The Christian Science Monitor published an interview with a former fellow prisoner who said that Solzhenitsyn was the informer responsible for his being sent to a concentration camp. The leading Parisian daily Le Figaro printed an interview with Natalya Reshetovskaya, Solzhenitsyn's divorced wife. She dismissed Solzhenitsyn's new book, The Gulag Archipelago, a study of Soviet terror, as mere "concentration-camp folklore." In addition, vituperative articles by prominent Soviet writers about Gulag have appeared in the New York Times and France's Le Monde. These and other "exclusives" appearing in the Western press were all arranged by the Soviet news agency Novosti in an obvious attempt to discredit Gulag.

Solzhenitsyn's response was quick in coming. In a statement issued to Western correspondents last week, he identified Novosti as a "reliable branch" of the secret police and accused Soviet authorities of "standing on their lies behind a fortress of newsprint." He declared that "world public opinion has thus far kept them from killing the author of Gulag or even from imprisoning him. That would indeed be a confirmation of the book. But there remains the time-honored method of slander and personal vilification that is now being vigorously pursued."

Most galling to Solzhenitsyn was the Christian Science Monitor interview with his boyhood friend Nikolai Vitkevich, who was summoned by Novosti from his home in the Caucasus to Moscow to talk with the Monitor's correspondent. Vitkevich accused Solzhenitsyn of being guilty of the same crime of informing on friends for which the author damns others in Gulag.

In reality, Solzhenitsyn and Vitkevich had exchanged letters criticizing Stalin when both were Red Army officers in World War II. Solzhenitsyn writes in Gulag that this was the cause of their imprisonment in 1945. After being confronted with the letters, Solzhenitsyn was sentenced to eight years of hard labor, plus "perpetual exile"; Vitkevich got ten years, without exile. But last week Vitkevich claimed that Solzhenitsyn had betrayed him and three other people, including the writer's own wife, in order to get "a lighter sentence." As proof, Vitkevich alleged that when he was released in 1957, he was shown part of the record of Solzhenitsyn's 1945 interrogation, bearing notes in Solzhenitsyn's handwriting.

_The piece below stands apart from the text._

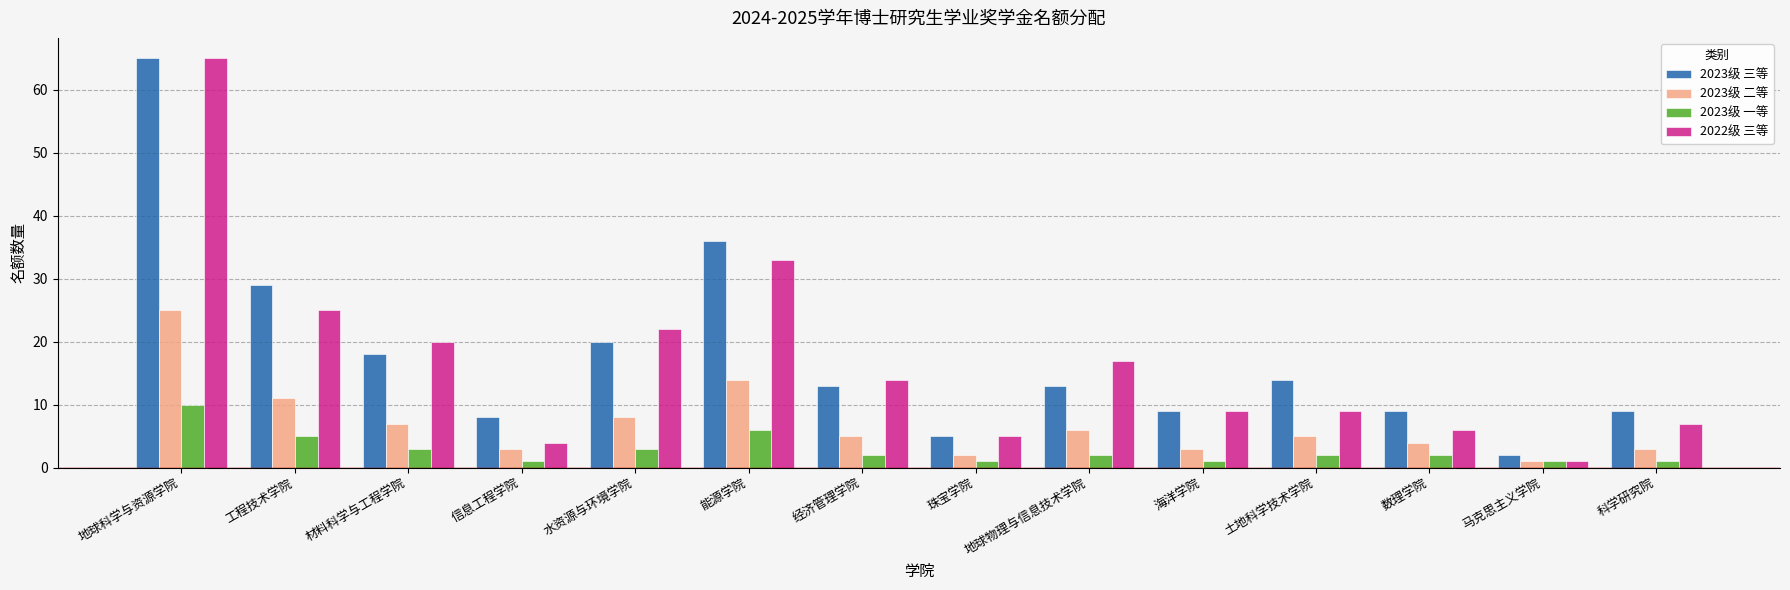

What is the sum of all 2023级 三等 values?

250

Solzhenitsyn retorted in his detailed statement that "for 29 years Vitkevich did not ever reproach me for my behavior at the investigation-but how convenient it is now to have him join the general chorus." The reliability of Vitkevich's belated accusations appeared questionable. Experts noted that handwritten notations were never permitted on the record of a prisoner's interrogations. Moreover, Soviet Leader Nikita Khrushchev ordered the destruction of the dossiers of all rehabilitated prisoners in the early 1950s.